Graduates of RMIT’s Bachelor of Engineering (Chemical Engineering) (Honours) / Bachelor of Pharmaceutical Sciences are uniquely positioned at the intersection of engineering, pharmaceuticals, and biotechnology, making them highly valuable in global healthcare and industrial manufacturing sectors. This dual qualification prepares graduates for careers in drug development, pharmaceutical production, process engineering, and biotechnology innovation.
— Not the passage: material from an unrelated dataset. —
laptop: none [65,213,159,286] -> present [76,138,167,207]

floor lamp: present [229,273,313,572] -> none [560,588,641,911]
Common roles include Chemical Engineer, Pharmaceutical Process Engineer, Formulation Scientist, and Bioprocess Engineer:

RMIT Careers and Employability Services: Students receive personalised career support through resume workshops, interview preparation, employer networking events, and access to graduate recruitment programs across engineering and pharmaceutical industries.
Industry-Integrated Learning (Work-Integrated Learning): The program includes practical industry engagement through internships, project-based learning, and professional placements with pharmaceutical, biotechnology, and chemical manufacturing organisations.
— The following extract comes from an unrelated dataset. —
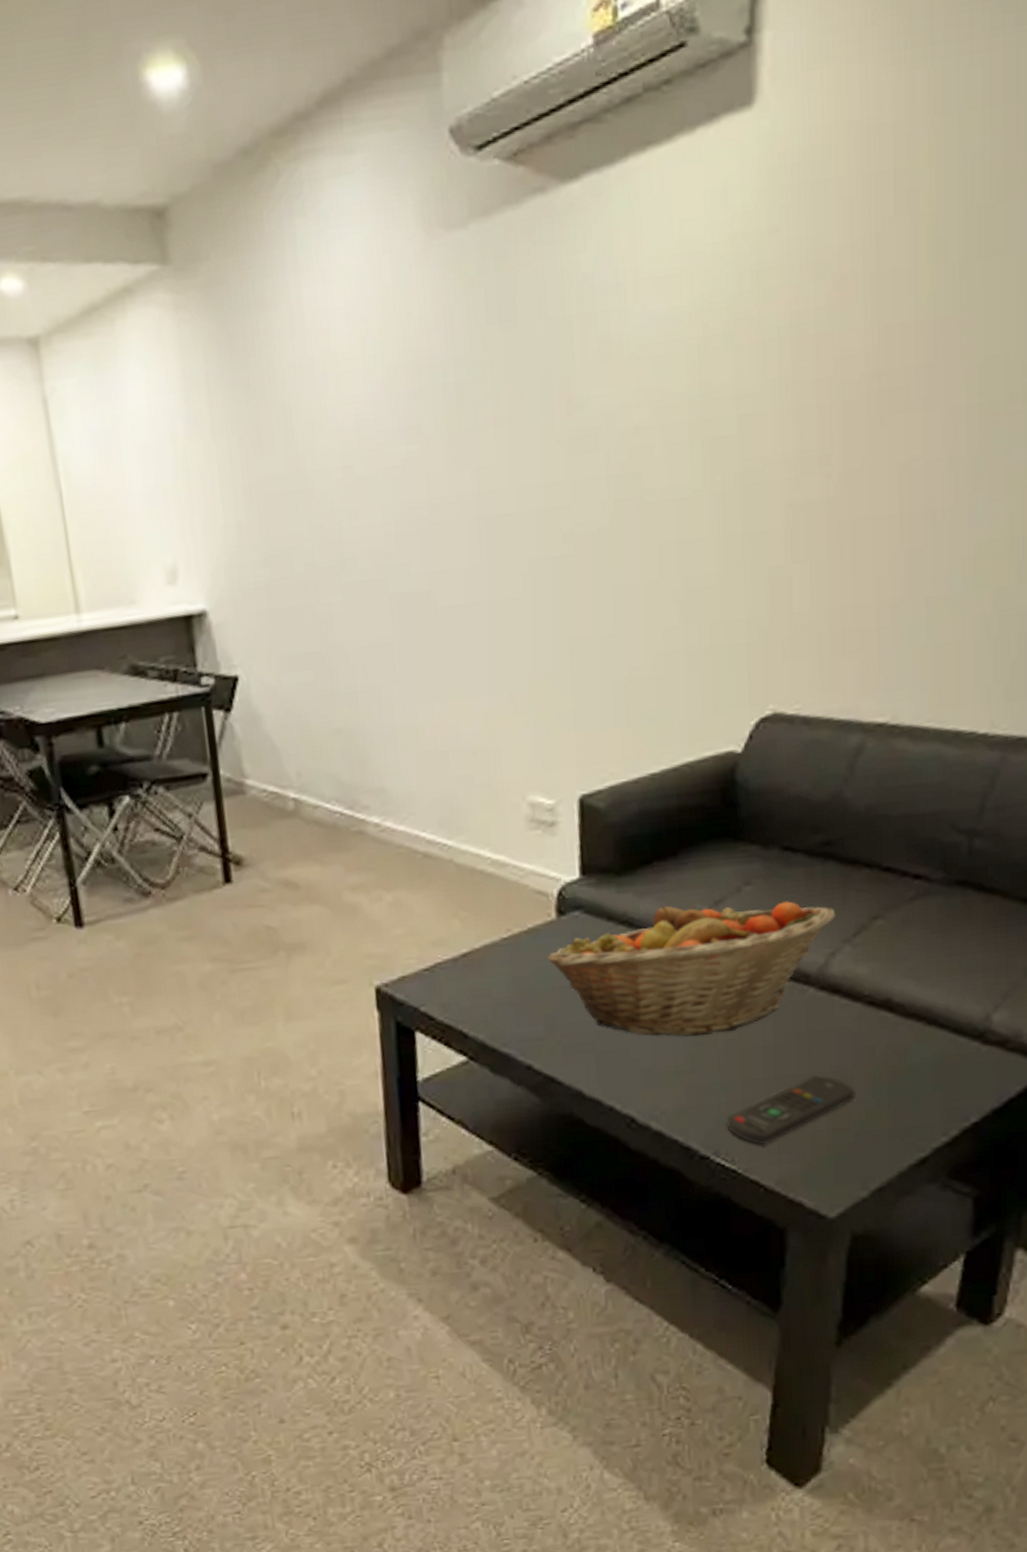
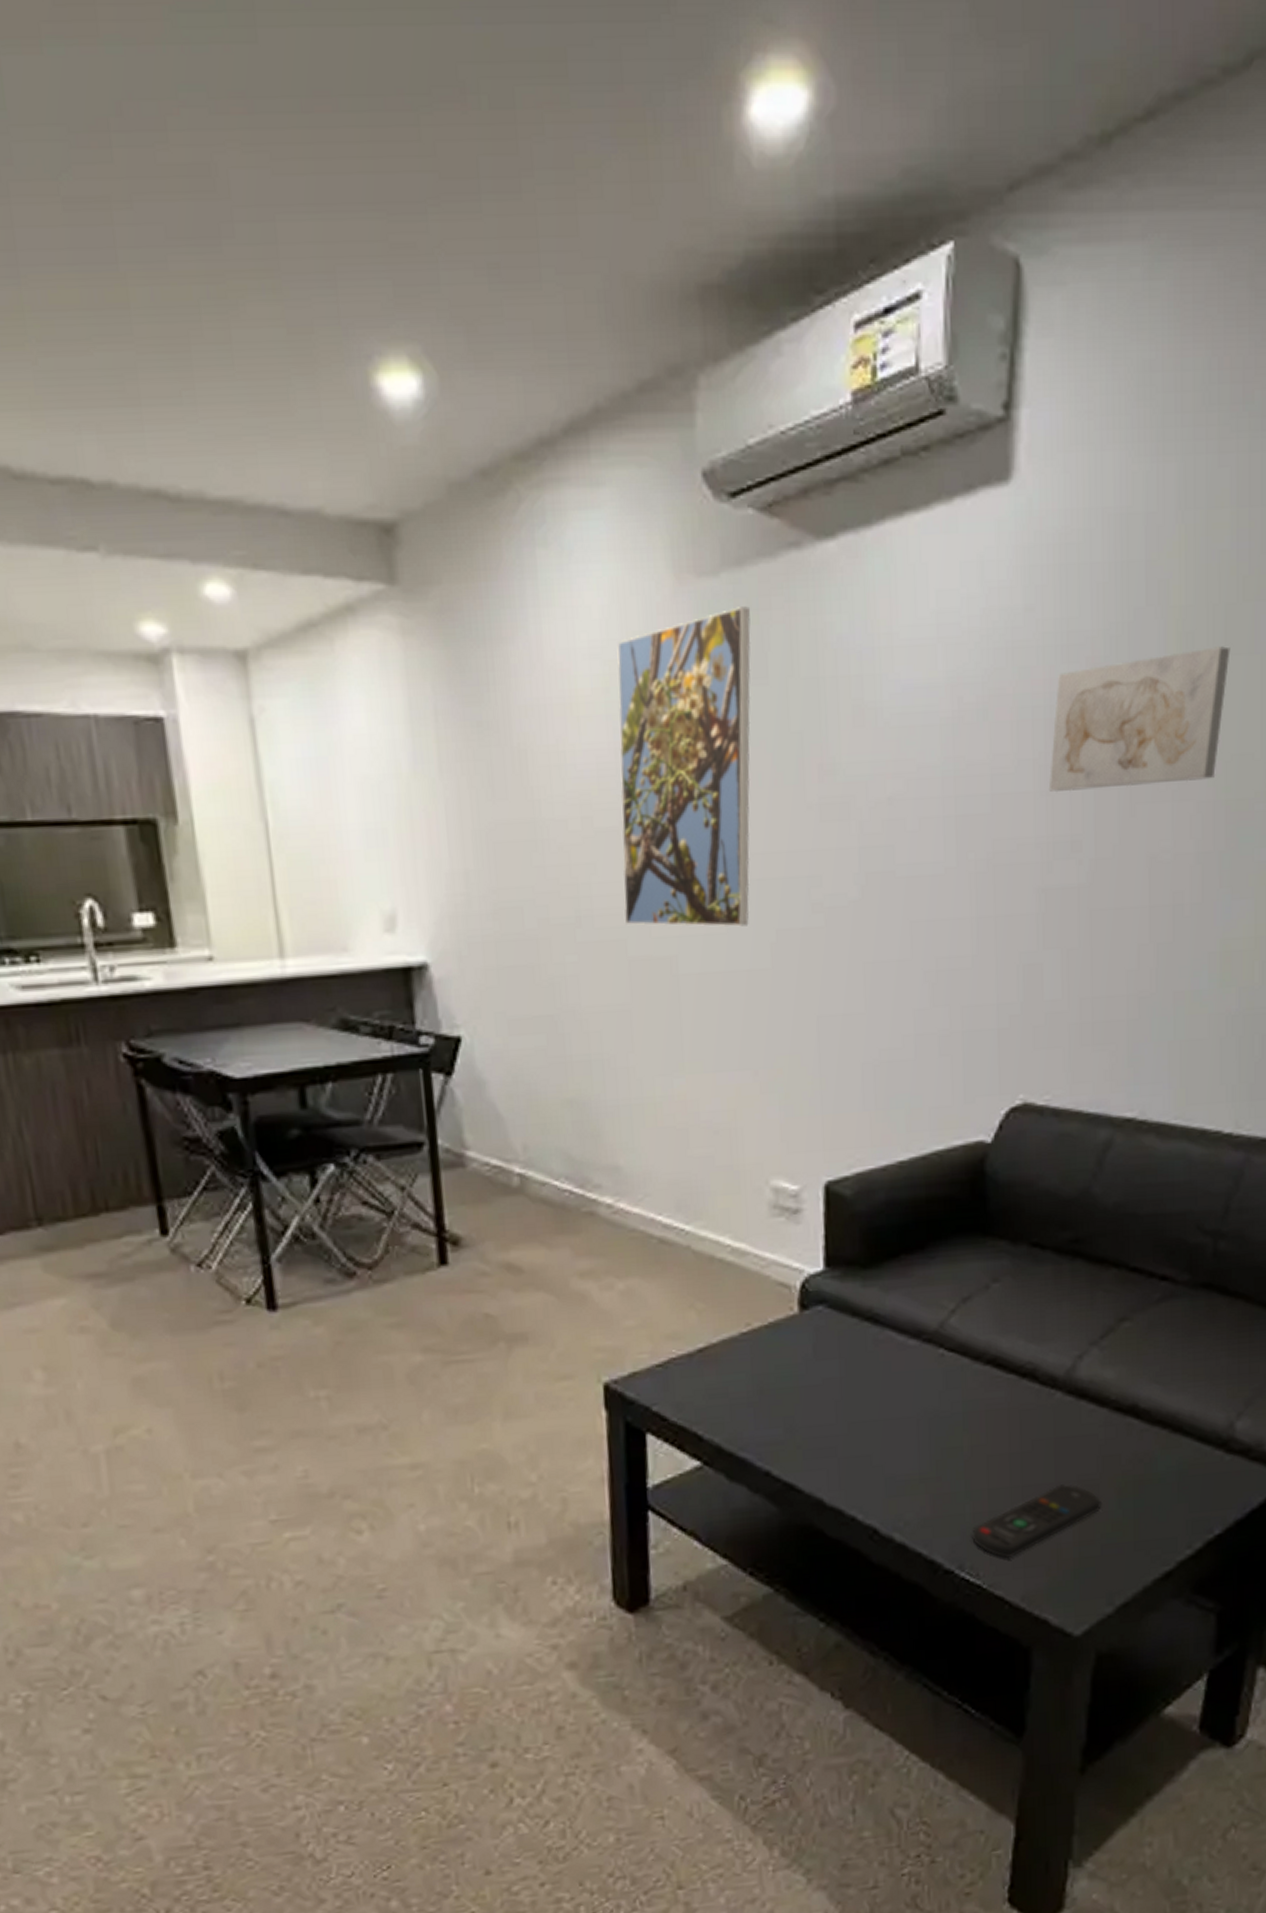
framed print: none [372,254,503,564] -> present [617,606,751,927]
fruit basket: present [546,901,836,1037] -> none [787,1300,1084,1442]
wall art: none [795,249,984,410] -> present [1048,646,1231,793]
Strong Industry Partnerships: RMIT maintains collaborations with industry across pharmaceuticals, healthcare manufacturing, chemical processing, biotechnology, and advanced materials sectors, enabling real-world learning and employment pathways.
Professional Accreditation Value: The engineering component is accredited by Engineers Australia, providing international recognition and eligibility for professional engineer status through global accreditation agreements.
Pharmaceutical Industry Alignment: The pharmaceutical sciences component aligns with industry standards in drug development, formulation, regulatory processes, and large-scale pharmaceutical manufacturing.
Graduate Employment Outcomes: RMIT graduates are highly regarded for their practical, industry-ready skills, with strong employment outcomes in engineering, pharmaceutical production, biotechnology, and healthcare industries.
Median Salary: Graduates in chemical engineering and pharmaceutical-related engineering fields in Australia typically earn a median starting salary of approximately AUD $85,000–$105,000, with higher earning potential in pharmaceuticals, biotechnology, and advanced manufacturing sectors.
Global Career Opportunities: Graduates can pursue careers with multinational pharmaceutical companies, biotechnology firms, healthcare manufacturers, and chemical process industries worldwide.

Further Academic Progression:

After completing this dual degree, graduates may pursue advanced study such as a Master of Engineering, Master of Biotechnology, Master of Pharmaceutical Science, or Master of Medical Physics depending on career direction. Students can also progress into a PhD in Chemical Engineering, Pharmaceutical Sciences, or Biotechnology, focusing on drug development, bioprocess engineering, advanced therapeutics, or industrial pharmaceutical innovation.